[Intel-gfx] [PATCH 14/15] drm/i915/guc: Keep the execbuf client allocated across reset

Mon Nov 28 15:44:41 UTC 2016

On 28/11/2016 14:11, Chris Wilson wrote:
> On Mon, Nov 28, 2016 at 01:49:03PM +0000, Tvrtko Ursulin wrote:
>>
>> On 25/11/2016 09:30, Chris Wilson wrote:
>>> In order to avoid some complexity in trying to reconstruct the
>>> workqueues across reset, remember them instead. The issue comes when we
>>> have to handle a reset between request allocation and submission, the
>>> request has reserved space in the wq, but is not in any list so we fail
>>> to restore the reserved space. By keeping the execbuf client intact
>>> across the reset, we also keep the reservations.
>>
>> I lost track a bit on why do we need to reserve the space at request
>> creation time? Is it not becoming a bit cumbersome?
>
> It is very, very hard to handle a failure. We have to be careful not to
> alter global state prior to executing the request, or at least
> submitting the request, which we are currently not. Since we can't
> unwind the global state changes, that imposes a point-of-no-return on
> request construction after which, the request must be submitted. (It is
> possible though to detect when a request doesn't make any global state
> changes and drop the request on add.) As the reservation may fail, we
> have to do that early.

We couldn't just not do any of the ring buffer writing at execbuf time, 
just add it to the appropriate timeline and do all of that later, when 
the scheduler decides it is time to actually submit it?
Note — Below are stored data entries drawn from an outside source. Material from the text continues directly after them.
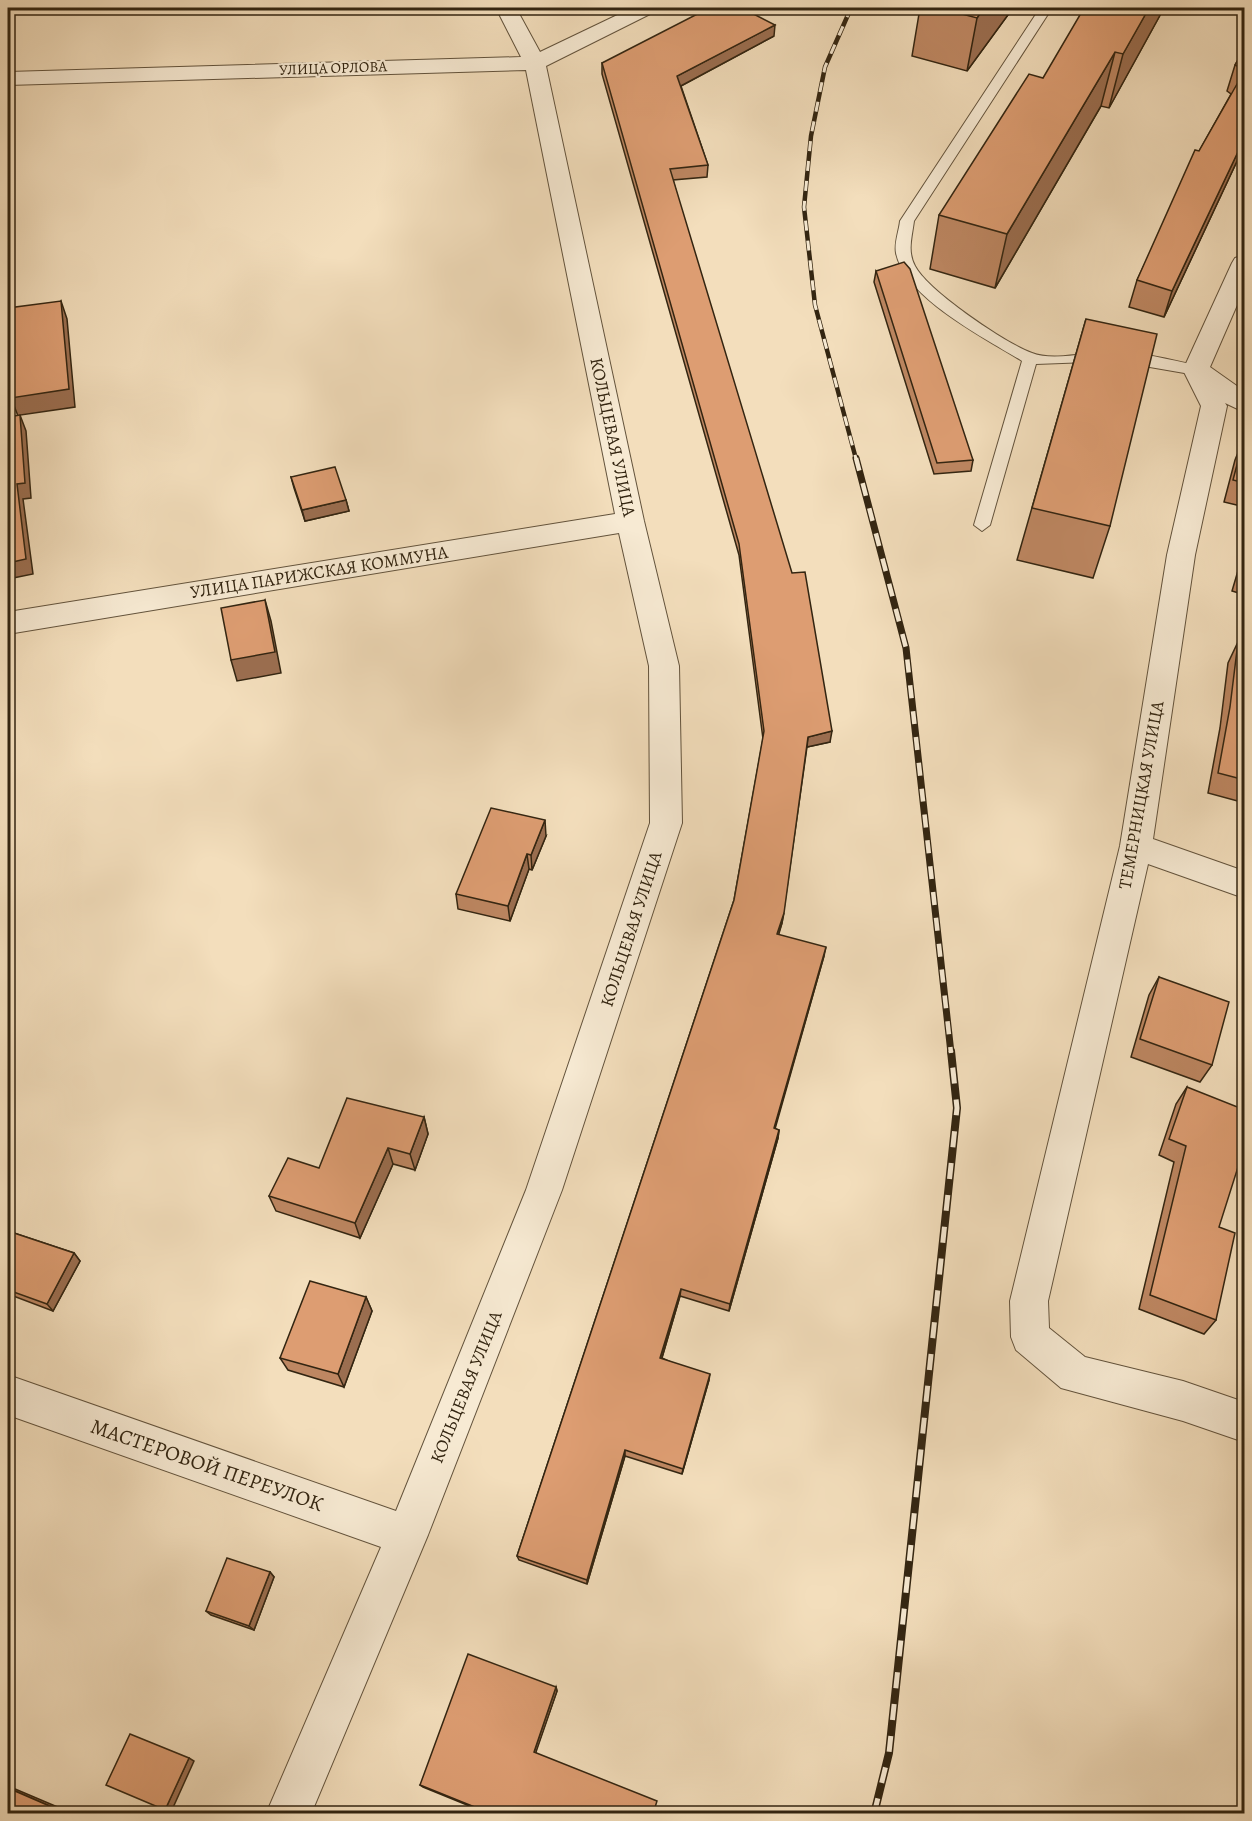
<svg xmlns="http://www.w3.org/2000/svg" width="1252" height="1821" font-family="Alegreya,serif">
<style>
.lines{fill:none;stroke-linecap:round;stroke-linejoin:round}
.service-casing{stroke:#63533c;stroke-width:2}
.minor-casing{stroke:#63533c;stroke-width:2}
.service{fill:#f7ead3;fill-rule:evenodd}
.minor{fill:#f7ead3;fill-rule:evenodd}
.rail-far2-casing{stroke:#332511;stroke-width:4.5}
.rail-far1-casing{stroke:#332511;stroke-width:7}
.rail-casing{stroke:#332511;stroke-width:8}
.rail-far2{stroke:#f7ead3;stroke-width:3;stroke-dasharray:10;stroke-linecap:butt}
.rail-far1{stroke:#f7ead3;stroke-width:4.5;stroke-dasharray:13;stroke-linecap:butt}
.rail{stroke:#f7ead3;stroke-width:5;stroke-dasharray:16;stroke-linecap:butt}
.wall{fill:#be8762;stroke:#332511;stroke-width:1.5}
.shaded-wall{fill:#9b6e50;stroke:#332511;stroke-width:1.5}
.building{fill:#dd9d72;stroke:#332511;stroke-width:1.5}
.labels{text-anchor:middle;dominant-baseline:central;stroke-width:4.5;stroke-linejoin:round;paint-order:stroke}
.far-street-label{font-size:15px;fill:#332511;stroke:#f7ead3}
.street-label{font-size:18px;fill:#332511;stroke:#f7ead3}
.near-street-label{font-size:21px;fill:#332511;stroke:#f7ead3}
</style>
<rect width="100%" height="100%" fill="#f3debc"/>
<filter id="stains"><feTurbulence type="fractalNoise" baseFrequency=".00333" numOctaves="4"/><feColorMatrix values="0 0 0 0 .2 0 0 0 0 .09 0 0 0 0 .02 0 0 0 .5 -.17"/></filter>
<radialGradient id="worn" r=".72"><stop offset=".6" stop-color="#630" stop-opacity="0"/><stop offset="1" stop-color="#630" stop-opacity=".3"/></radialGradient>
<g class="lines">
<g class="service-casing">
<path id="service" d="M1040,8H1052L914,221C912,237 907,251 915,266C928,291 1005,343 1032,353C1054,362 1091,351 1114,351C1141,352 1170,360 1196,365L1204,370L1196,375L1115,361L1036,364L990,525L982,531L974,525L1022,361C985,338 905,298 896,253C894,243 899,231 900,221Z"/>
</g>
<g class="minor-casing">
<g id="minor">
<polygon points="496,8 516,8 540,52 632,8 657,8 654,12 546,66 644,521 679,666 682,823 562,1190 428,1535 311,1814 266,1814 381,1547 8,1415 8,1375 396,1511 526,1190 650,823 649,666 619,533 8,634 8,612 615,514 526,70 8,85 8,72 521,57"/>
<polygon points="1244,255 1244,289 1210,367 1244,391 1244,412 1225,403 1227,406 1195,555 1153,839 1244,871 1244,898 1148,864 1048,1301 1049,1328 1085,1357 1183,1381 1244,1402 1244,1442 1183,1421 1061,1388 1016,1350 1011,1337 1010,1301 1120,846 1167,555 1201,406 1183,370 1232,263 1235,258"/>
</g>
</g>
<use href="#service" class="service"/>
<use href="#minor" class="minor"/>
<g class="rail-far2-casing">
<polyline id="rail-far2" points="851,8 825,67 811,136 804,207 815,305 856,459"/>
</g>
<g class="rail-far1-casing">
<polyline id="rail-far1" points="856,458 906,648 951,1053"/>
</g>
<g class="rail-casing">
<polyline id="rail" points="874,1814 889,1753 957,1108 951,1051"/>
</g>
<use href="#rail-far2" class="rail-far2"/>
<use href="#rail-far1" class="rail-far1"/>
<use href="#rail" class="rail"/>
</g>
<g class="wall">
<polygon points="920,8 1013,8 967,71 912,56"/>
<polygon points="1164,8 1109,108 1101,106 995,288 930,269 939,215 1043,78"/>
<polygon points="774,36 681,86 708,165 707,177 673,180 830,742 807,747 782,923 778,935 824,956 775,1129 779,1130 778,1138 729,1311 680,1296 662,1358 709,1380 682,1474 625,1456 587,1584 519,1560 517,1556 734,900 763,739 739,555 602,74 602,63"/>
<polygon points="1245,48 1245,144 1164,317 1129,307 1137,280 1199,151 1231,94 1227,91 1235,65"/>
<polygon points="876,271 973,460 971,471 934,474 874,282"/>
<polygon points="1086,319 1110,526 1093,578 1017,560"/>
<polygon points="1244,438 1245,438 1245,507 1224,502 1235,460"/>
<polygon points="291,477 346,500 349,511 305,521 294,488"/>
<polygon points="1245,547 1245,595 1232,591"/>
<polygon points="1238,642 1245,644 1245,803 1208,793 1220,728 1228,663"/>
<polygon points="546,836 532,870 529,869 510,921 458,909 456,894"/>
<polygon points="1159,977 1212,1065 1200,1082 1131,1057 1149,995"/>
<polygon points="1187,1087 1219,1227 1216,1320 1204,1334 1139,1309 1174,1162 1159,1155 1176,1104"/>
<polygon points="424,1117 428,1134 415,1170 393,1164 360,1238 276,1211 269,1196 319,1168"/>
<polygon points="8,1231 74,1253 80,1261 53,1311 8,1294"/>
<polygon points="366,1297 372,1311 344,1387 288,1370 280,1358"/>
<polygon points="270,1572 274,1577 254,1630 211,1615 206,1611"/>
<polygon points="556,1687 557,1691 535,1753 653,1814 489,1814 423,1787 420,1785"/>
</g>
<g class="shaded-wall">
<polygon points="984,8 1013,8 967,71 977,18"/>
<polygon points="1149,8 1164,8 1109,108 1123,54"/>
<polygon points="775,25 774,36 677,88 677,76"/>
<polygon points="1115,52 1101,106 995,288 1007,234"/>
<polygon points="1245,137 1245,144 1164,317 1172,291"/>
<polygon points="61,301 67,319 75,407 20,415 26,431 31,498 23,499 33,574 8,579 8,563 17,484 18,416 11,398"/>
<polygon points="346,500 349,511 305,521 302,510"/>
<polygon points="265,600 271,621 281,673 237,681 231,660"/>
<polygon points="832,731 830,742 807,747 808,737"/>
<polygon points="545,820 546,836 532,870 531,855"/>
<polygon points="527,854 529,869 510,921 508,906"/>
<polygon points="784,913 782,923 776,944 777,934"/>
<polygon points="826,947 824,956 772,1137 774,1128"/>
<polygon points="424,1117 428,1134 415,1170 410,1154"/>
<polygon points="779,1130 778,1138 729,1311 730,1304"/>
<polygon points="388,1148 393,1164 360,1238 355,1223"/>
<polygon points="74,1253 80,1261 53,1311 47,1304"/>
<polygon points="681,1289 680,1296 660,1364 660,1358"/>
<polygon points="366,1297 372,1311 344,1387 338,1374"/>
<polygon points="710,1374 709,1380 682,1474 683,1469"/>
<polygon points="625,1450 625,1456 587,1584 587,1580"/>
<polygon points="270,1572 274,1577 254,1630 249,1626"/>
<polygon points="556,1687 557,1691 535,1755 534,1752"/>
<polygon points="189,1758 194,1761 171,1812 165,1810"/>
<polygon points="8,1786 74,1814 68,1814 8,1788"/>
</g>
<g class="building">
<polygon points="709,8 742,8 775,25 677,76 708,165 670,169 792,573 805,572 832,731 808,737 784,913 777,934 826,947 774,1128 779,1130 730,1304 681,1289 660,1358 710,1374 683,1469 625,1450 587,1580 517,1556 734,900 764,731 739,544 602,63"/>
<polygon points="939,8 984,8 977,18"/>
<polygon points="1084,8 1149,8 1123,54 1115,52 1007,234 939,215 1029,74 1043,78"/>
<polygon points="1245,48 1245,70 1235,65"/>
<polygon points="1245,70 1245,137 1172,291 1137,280 1195,150 1199,151"/>
<polygon points="904,262 910,269 973,460 937,463 876,271"/>
<polygon points="61,301 69,389 11,398 8,308"/>
<polygon points="1086,319 1157,334 1110,526 1032,508"/>
<polygon points="20,415 25,483 17,484 26,559 8,563 8,417"/>
<polygon points="1244,438 1245,438 1245,483 1233,480"/>
<polygon points="335,467 346,500 302,510 291,477"/>
<polygon points="1245,560 1245,570 1242,569"/>
<polygon points="265,600 275,652 231,660 221,608"/>
<polygon points="1238,642 1245,644 1245,780 1218,773 1230,707"/>
<polygon points="491,808 545,820 531,855 527,854 508,906 456,894"/>
<polygon points="1159,977 1229,1002 1212,1065 1140,1039"/>
<polygon points="1187,1087 1245,1110 1245,1145 1219,1227 1235,1233 1216,1320 1150,1295 1186,1146 1169,1139"/>
<polygon points="347,1098 424,1117 410,1154 388,1148 355,1223 269,1196 288,1158 319,1168"/>
<polygon points="8,1231 74,1253 47,1304 8,1290"/>
<polygon points="310,1281 366,1297 338,1374 280,1358"/>
<polygon points="227,1558 270,1572 249,1626 206,1611"/>
<polygon points="468,1654 556,1687 534,1752 657,1801 653,1814 492,1814 420,1785"/>
<polygon points="130,1734 189,1758 165,1810 106,1785"/>
<polygon points="8,1788 68,1814 8,1814"/>
</g>
<g class="labels">
<g class="far-street-label">
<text transform="translate(333 68) rotate(-2)">УЛИЦА ОРЛОВА</text>
</g>
<g class="street-label">
<text transform="translate(613 437) rotate(78)">КОЛЬЦЕВАЯ УЛИЦА</text>
<text transform="translate(319 572) rotate(-9)">УЛИЦА ПАРИЖСКАЯ КОММУНА</text>
<text transform="translate(1141 795) rotate(-80)">ТЕМЕРНИЦКАЯ УЛИЦА</text>
<text transform="translate(631 929) rotate(-72)">КОЛЬЦЕВАЯ УЛИЦА</text>
<text transform="translate(466 1387) rotate(-68)">КОЛЬЦЕВАЯ УЛИЦА</text>
</g>
<g class="near-street-label">
<text transform="translate(207 1465) rotate(19)">МАСТЕРОВОЙ ПЕРЕУЛОК</text>
</g>
</g>
<rect width="1252" height="1821" fill="none" stroke="#f3debc" stroke-width="30"/>
<rect x="9" y="9" width="1234" height="1803" fill="none" stroke="#332511" stroke-width="3"/>
<rect x="15" y="15" width="1222" height="1791" fill="none" stroke="#332511" stroke-width="1.5"/>
<rect width="100%" height="100%" filter="url(#stains)"/>
<rect width="100%" height="100%" fill="url(#worn)"/>
</svg>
>>> @@ -883,8 +877,13 @@ guc_client_alloc(struct drm_i915_private *dev_priv,
>>>
>>> 	guc_proc_desc_init(guc, client);
>>> 	guc_ctx_desc_init(guc, client);
>>> -	if (guc_init_doorbell(guc, client, db_id))
>>> -		goto err;
>>> +
>>> +	/* For runtime client allocation we need to enable the doorbell. Not
>>> +	 * required yet for the static execbuf_client as this special kernel
>>> +	 * client is enabled from i915_guc_submission_enable().
>>> +	 *
>>> +	 * guc_update_doorbell_id(guc, client, db_id);
>>> +	 */
>>
>> What future is the "not yet" part referring to? What are the other clients?
>
> No idea. The code is designed around the premise that users could
> allocate guc contexts and do direct submission on their private
> channels. That may be more appropriate in a bufferless world, but not
> yet.
>
>>> 	DRM_DEBUG_DRIVER("new priority %u client %p for engine(s) 0x%x: ctx_index %u\n",
>>> 		priority, client, client->engines, client->ctx_index);
>>> @@ -1484,6 +1483,9 @@ int i915_guc_submission_init(struct drm_i915_private *dev_priv)
>>> 	struct intel_guc *guc = &dev_priv->guc;
>>> 	struct i915_vma *vma;
>>>
>>> +	if (!HAS_GUC_SCHED(dev_priv))
>>> +		return 0;
>>
>> Why did you have to add this hunk? I think this function does not
>> get called unless there is a GuC.
>
> I too thought that it would not called without a guc.

But it is or what?

>>> int i915_guc_submission_enable(struct drm_i915_private *dev_priv)
>>> {
>>> 	struct intel_guc *guc = &dev_priv->guc;
>>> -	struct drm_i915_gem_request *request;
>>> -	struct i915_guc_client *client;
>>> +	struct i915_guc_client *client = guc->execbuf_client;
>>> 	struct intel_engine_cs *engine;
>>> 	enum intel_engine_id id;
>>>
>>> -	/* client for execbuf submission */
>>> -	client = guc_client_alloc(dev_priv,
>>> -				  INTEL_INFO(dev_priv)->ring_mask,
>>> -				  GUC_CTX_PRIORITY_KMD_NORMAL,
>>> -				  dev_priv->kernel_context);
>>> -	if (!client) {
>>> -		DRM_ERROR("Failed to create normal GuC client!\n");
>>> -		return -ENOMEM;
>>> -	}
>>> +	if (!client)
>>> +		return -ENODEV;
>>>
>>> -	guc->execbuf_client = client;
>>> +	guc_reset_wq(client);
>>> 	host2guc_sample_forcewake(guc, client);
>>> 	guc_init_doorbell_hw(guc);
>>>
>>> 	/* Take over from manual control of ELSP (execlists) */
>>> 	for_each_engine(engine, dev_priv, id) {
>>> +		struct drm_i915_gem_request *rq;
>>> +
>>> 		engine->submit_request = i915_guc_submit;
>>> 		engine->schedule = NULL;
>>>
>>> 		/* Replay the current set of previously submitted requests */
>>> -		list_for_each_entry(request,
>>> -				    &engine->timeline->requests, link) {
>>> +		list_for_each_entry(rq, &engine->timeline->requests, link) {
>>> 			client->wq_rsvd += sizeof(struct guc_wq_item);
>>> -			if (i915_sw_fence_done(&request->submit))
>>> -				i915_guc_submit(request);
>>
>> i915_sw_fence_done check is not needed because only submit-ready
>> requests can be on the engine timeline?
>
> More so, only requests that have not only passed the submit fence but
> also have the execute fence signaled can be on the engine/execution
> timeline. (Distinction is more interesting when the sw scheduler delays
> the execute.)

Hm yes, that is correct.

Patch itself looked fine to me. It was just complexity which made me 
wonder if we couldn't have taken a different route. But that was long 
time ago so not relevant to this patch anyway.

Reviewed-by: Tvrtko Ursulin <tvrtko.ursulin at intel.com>

Regards,

Tvrtko